Glenwood Cmetery, Houston, TX
Alfred Whitaker
1833 - unknown

Alfred Whitaker

 

Born in 1832 or 1833 in Yorkshire, England, Whitaker and two of his brothers immigrated to the United States, arriving in New Orleans in 1854. He then ran a number of businesses in Galveston, Texas, and served there in the Texas Heavy Artillery, rising to the rank of captain. He moved to Houston in 1858, where, joined by his brothers and his father, he operated a mercantile business under the banner of A. Whitaker & Company. In 1866, Whitaker formed the Town and Country Agricultural Society of the Industrial Association of Harris County, an organization whose purpose was to “experiment with growing fruit and vegetables.” By 1870, he ran a flower shop and maintained a nursery and greenhouse in the southwestern portion of the city, with advertisements identifying him as nurseryman, seedsman, and florist. He employed a number of gardeners, including Finley McIvor, who had trained in Scotland, and Charles Albrecht, who came from Germany. From 1870 to 1873 (and again in 1877), Whitaker provided plantings for Houston’s Courthouse Square. In 1871, he appeared on behalf of the Houston Cemetery Company (of which he would later become director) at the state legislature in Austin, where he presented the charter for Glenwood Cemetery.
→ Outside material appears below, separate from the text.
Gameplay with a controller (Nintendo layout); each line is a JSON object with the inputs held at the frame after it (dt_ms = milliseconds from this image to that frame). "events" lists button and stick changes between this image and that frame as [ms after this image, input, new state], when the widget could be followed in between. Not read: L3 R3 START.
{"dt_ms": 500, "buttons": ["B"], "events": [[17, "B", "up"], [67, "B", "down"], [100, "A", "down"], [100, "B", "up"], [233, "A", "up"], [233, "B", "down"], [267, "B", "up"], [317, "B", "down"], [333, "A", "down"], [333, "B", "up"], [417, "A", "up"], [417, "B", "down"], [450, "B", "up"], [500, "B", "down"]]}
He is credited as a co-designer of Glenwood, and is known to have designed a rustic bridge in the cemetery’s southeastern section. As the cemetery’s first superintendent (which earned him $1,200 per year in his first two years of service, including for work in “laying out the grounds”), Whitaker promoted and handled the sale of burial plots, acted as its spokesman, and oversaw daily operations—a position he held until 1887. In 1892, Whitaker became the agricultural editor for the Houston Post. It is believed that he left Houston after the turn of the century, although information on his whereabouts and his death is inconclusive.